> EXCERPTED PASSAGE:
____________________

Tyler Durden's picture




 

Minutes from the ECB’s most recent policy meeting reveal that Mario Draghi and company have a number of concerns about the pace of economic growth in the euroarea and about the outlook for inflation which, much to the governing council’s surprise, "remains unusually low."

Board members also took note of increasingly volatile EGB markets and made special mention of the second bund VaR shock which took place at the first of June, something the central bank attributes to "overvaluation [and] one?way market positioning related to the public sector purchase programme." In other words: "our bad."

The bank gave itself the now customary pat on the back for the "success" of PSPP noting that the "moderate frontloading of purchases" (a reference to the effective expansion of QE that was leaked to a room full of hedge funds at an event in May) was going smoothly, other than the above-mentioned nasty bout of extreme volatility.

____________________

> DATASET:
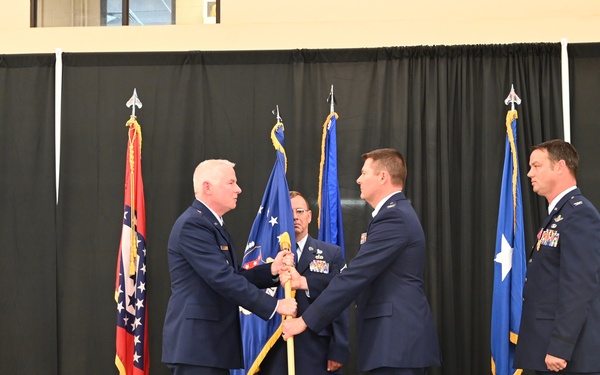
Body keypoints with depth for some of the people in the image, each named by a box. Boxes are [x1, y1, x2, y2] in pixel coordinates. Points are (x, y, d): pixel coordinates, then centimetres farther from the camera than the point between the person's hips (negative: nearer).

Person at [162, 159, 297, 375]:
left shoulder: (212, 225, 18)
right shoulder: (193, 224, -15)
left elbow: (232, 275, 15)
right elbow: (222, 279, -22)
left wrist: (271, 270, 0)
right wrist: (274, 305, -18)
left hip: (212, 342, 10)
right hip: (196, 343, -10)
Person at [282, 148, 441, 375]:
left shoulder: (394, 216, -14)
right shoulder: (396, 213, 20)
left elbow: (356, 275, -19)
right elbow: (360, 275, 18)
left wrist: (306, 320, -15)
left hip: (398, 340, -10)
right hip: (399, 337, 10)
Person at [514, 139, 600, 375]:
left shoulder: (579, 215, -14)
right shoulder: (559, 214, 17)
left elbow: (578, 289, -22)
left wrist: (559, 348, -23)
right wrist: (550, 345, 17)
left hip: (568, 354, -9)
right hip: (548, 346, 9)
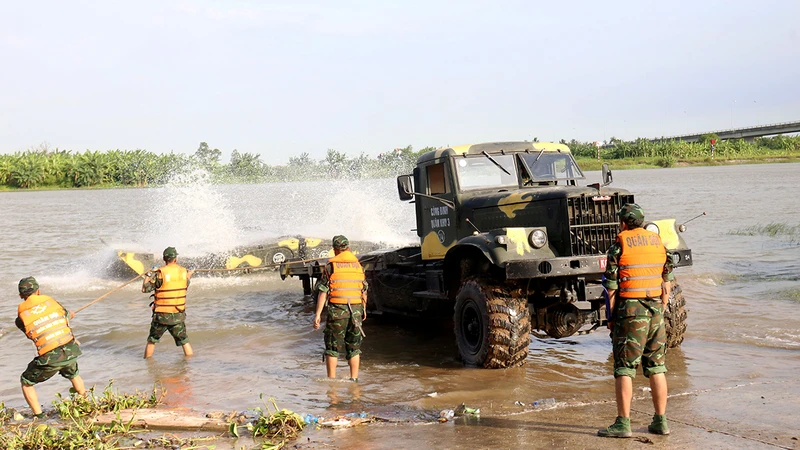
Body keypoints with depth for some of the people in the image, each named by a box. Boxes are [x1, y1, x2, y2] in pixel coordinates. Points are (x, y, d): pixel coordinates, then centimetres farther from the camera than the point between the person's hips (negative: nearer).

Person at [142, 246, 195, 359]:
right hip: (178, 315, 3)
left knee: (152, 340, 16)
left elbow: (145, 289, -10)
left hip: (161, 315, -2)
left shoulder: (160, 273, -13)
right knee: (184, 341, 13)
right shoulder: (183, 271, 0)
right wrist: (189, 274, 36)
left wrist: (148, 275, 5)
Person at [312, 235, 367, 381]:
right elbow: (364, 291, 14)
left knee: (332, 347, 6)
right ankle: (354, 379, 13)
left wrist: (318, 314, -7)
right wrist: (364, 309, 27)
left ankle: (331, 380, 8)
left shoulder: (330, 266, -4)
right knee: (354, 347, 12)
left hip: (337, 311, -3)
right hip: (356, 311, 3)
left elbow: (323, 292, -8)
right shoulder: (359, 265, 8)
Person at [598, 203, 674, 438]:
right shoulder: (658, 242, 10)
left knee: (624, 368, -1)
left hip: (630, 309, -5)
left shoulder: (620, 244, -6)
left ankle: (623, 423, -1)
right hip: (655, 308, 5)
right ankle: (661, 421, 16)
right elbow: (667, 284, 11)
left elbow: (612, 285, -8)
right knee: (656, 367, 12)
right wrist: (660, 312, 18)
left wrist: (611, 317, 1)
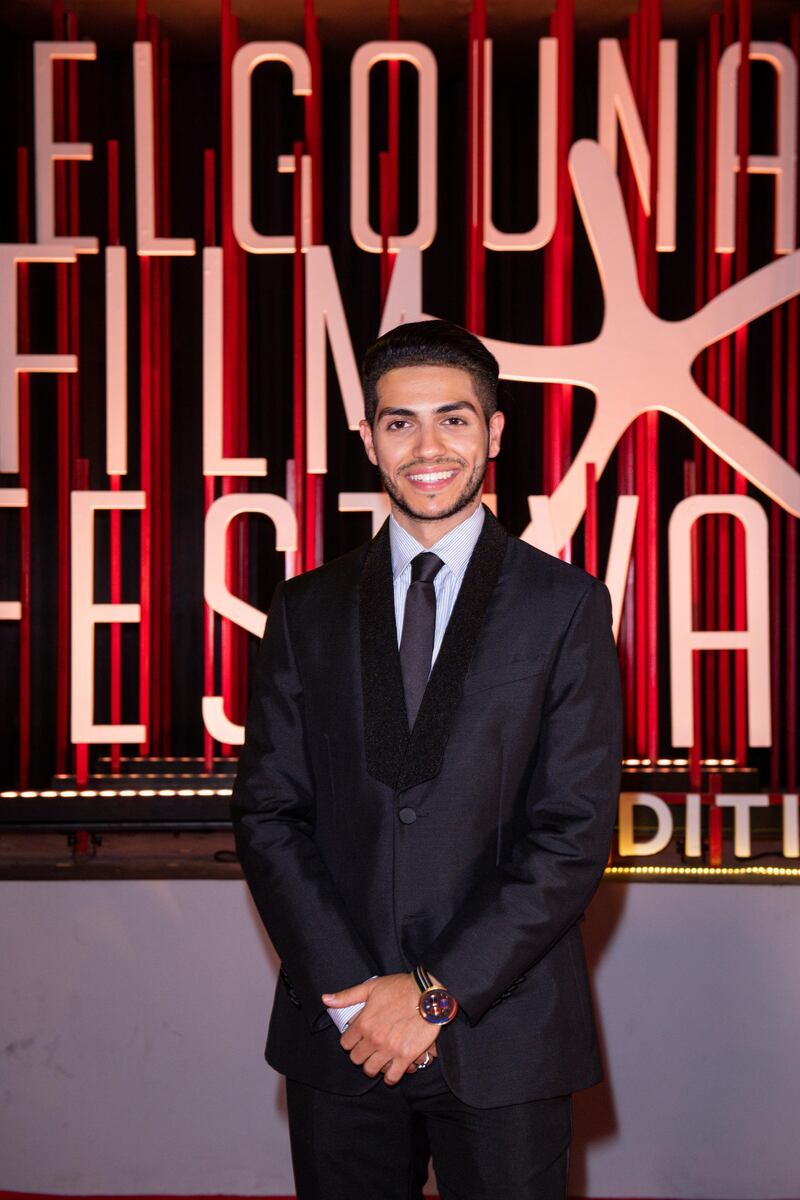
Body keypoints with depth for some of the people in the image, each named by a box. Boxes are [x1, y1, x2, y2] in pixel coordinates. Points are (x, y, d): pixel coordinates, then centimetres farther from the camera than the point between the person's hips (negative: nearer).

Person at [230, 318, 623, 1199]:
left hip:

____________________

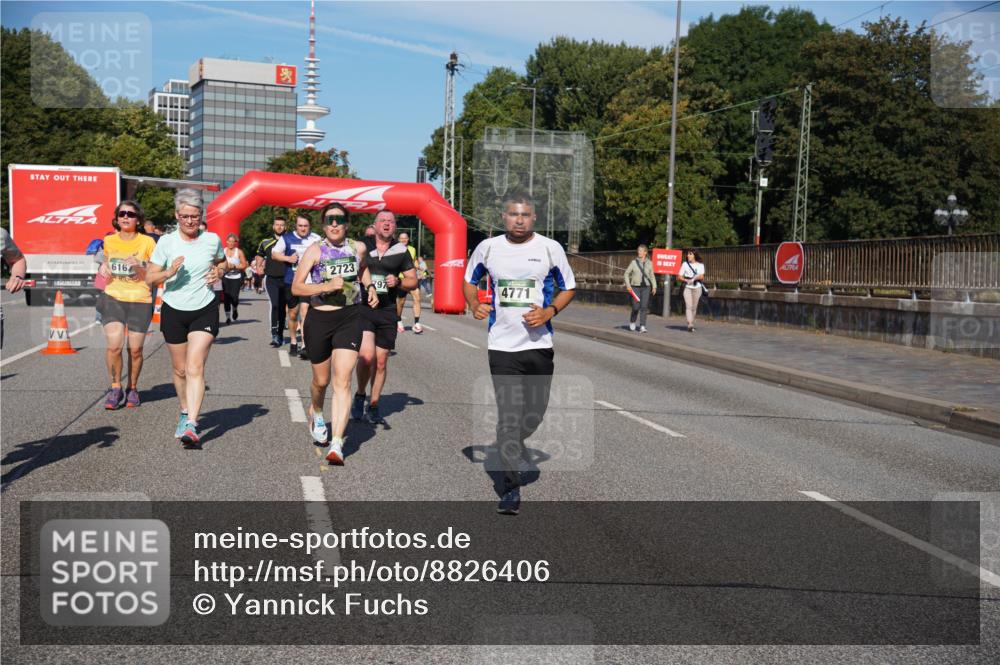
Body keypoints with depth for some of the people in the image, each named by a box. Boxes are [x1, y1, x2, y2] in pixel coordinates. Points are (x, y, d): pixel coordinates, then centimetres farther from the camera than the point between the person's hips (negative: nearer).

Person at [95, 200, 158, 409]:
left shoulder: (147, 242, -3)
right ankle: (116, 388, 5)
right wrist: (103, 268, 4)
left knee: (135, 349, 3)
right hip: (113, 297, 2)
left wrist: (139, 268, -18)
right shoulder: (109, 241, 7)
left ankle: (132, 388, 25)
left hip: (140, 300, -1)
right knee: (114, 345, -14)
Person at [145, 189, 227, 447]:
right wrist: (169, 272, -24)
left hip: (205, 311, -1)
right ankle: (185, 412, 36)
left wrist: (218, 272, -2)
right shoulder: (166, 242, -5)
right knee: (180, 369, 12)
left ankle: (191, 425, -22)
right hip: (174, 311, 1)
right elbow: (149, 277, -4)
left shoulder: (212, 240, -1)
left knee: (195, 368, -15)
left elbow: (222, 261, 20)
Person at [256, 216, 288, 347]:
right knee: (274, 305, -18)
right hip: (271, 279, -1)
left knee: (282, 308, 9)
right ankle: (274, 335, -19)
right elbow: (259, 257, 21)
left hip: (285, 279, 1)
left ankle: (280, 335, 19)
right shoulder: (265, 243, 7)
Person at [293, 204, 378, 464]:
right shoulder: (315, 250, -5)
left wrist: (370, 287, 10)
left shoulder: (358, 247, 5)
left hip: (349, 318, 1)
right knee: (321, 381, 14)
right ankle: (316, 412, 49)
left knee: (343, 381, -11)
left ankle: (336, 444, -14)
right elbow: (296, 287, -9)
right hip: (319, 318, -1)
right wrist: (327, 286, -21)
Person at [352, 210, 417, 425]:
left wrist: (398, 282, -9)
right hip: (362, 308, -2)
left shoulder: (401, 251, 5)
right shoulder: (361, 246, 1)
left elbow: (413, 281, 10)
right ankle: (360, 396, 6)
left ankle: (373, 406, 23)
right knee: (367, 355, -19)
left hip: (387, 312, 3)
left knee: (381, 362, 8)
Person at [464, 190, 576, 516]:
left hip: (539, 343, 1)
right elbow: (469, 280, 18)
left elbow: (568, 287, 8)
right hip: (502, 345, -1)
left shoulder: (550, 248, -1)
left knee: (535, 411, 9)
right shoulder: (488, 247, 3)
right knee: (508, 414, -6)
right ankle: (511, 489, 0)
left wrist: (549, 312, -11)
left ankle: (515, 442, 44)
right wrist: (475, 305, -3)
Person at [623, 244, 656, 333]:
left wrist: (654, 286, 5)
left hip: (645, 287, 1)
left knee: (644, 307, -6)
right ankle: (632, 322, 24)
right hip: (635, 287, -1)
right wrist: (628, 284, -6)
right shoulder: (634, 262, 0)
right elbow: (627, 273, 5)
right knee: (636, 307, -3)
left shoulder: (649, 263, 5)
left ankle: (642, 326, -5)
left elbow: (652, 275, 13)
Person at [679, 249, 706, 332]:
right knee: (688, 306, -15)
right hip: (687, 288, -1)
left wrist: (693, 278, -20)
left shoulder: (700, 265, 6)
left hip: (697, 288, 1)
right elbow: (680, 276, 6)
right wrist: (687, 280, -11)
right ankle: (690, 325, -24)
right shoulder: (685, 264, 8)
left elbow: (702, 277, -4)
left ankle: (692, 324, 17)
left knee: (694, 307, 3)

____________________

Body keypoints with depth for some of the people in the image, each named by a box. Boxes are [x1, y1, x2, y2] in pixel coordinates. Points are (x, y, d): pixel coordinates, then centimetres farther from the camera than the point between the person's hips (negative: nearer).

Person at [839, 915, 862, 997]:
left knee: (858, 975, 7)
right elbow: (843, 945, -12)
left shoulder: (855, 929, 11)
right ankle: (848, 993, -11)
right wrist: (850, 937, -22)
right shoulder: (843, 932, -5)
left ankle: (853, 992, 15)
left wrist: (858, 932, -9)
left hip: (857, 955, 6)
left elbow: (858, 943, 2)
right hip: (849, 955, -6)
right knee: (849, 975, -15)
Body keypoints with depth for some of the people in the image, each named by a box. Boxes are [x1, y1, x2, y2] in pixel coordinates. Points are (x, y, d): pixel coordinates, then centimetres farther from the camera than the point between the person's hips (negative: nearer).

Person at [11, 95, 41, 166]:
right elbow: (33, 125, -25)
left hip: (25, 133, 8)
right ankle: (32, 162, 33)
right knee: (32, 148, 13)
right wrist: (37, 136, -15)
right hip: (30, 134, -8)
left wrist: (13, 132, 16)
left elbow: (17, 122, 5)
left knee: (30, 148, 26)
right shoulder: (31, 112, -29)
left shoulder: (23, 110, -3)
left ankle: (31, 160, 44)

____________________

> TASK REQUIREMENTS:
a – In the ECB minutes text, when did the second bund VaR shock take place?
b – Sum up the ECB minutes text in two sentences.
c – Reproduce everything in the ECB minutes text from "The bank gave" down to "of extreme volatility.".
The listing is separate material with no connection to the ECB text.

> LIST OF ANSWERS:
a – At the first of June.

b – Minutes from the ECB's most recent policy meeting show concern about the pace of economic growth in the euro area and about inflation, which remains unusually low. Board members also noted increasingly volatile EGB markets, including the second bund VaR shock on the first of June, and praised the success of the public sector purchase programme and its moderate frontloading of purchases.

c –
The bank gave itself the now customary pat on the back for the "success" of PSPP noting that the "moderate frontloading of purchases" (a reference to the effective expansion of QE that was leaked to a room full of hedge funds at an event in May) was going smoothly, other than the above-mentioned nasty bout of extreme volatility.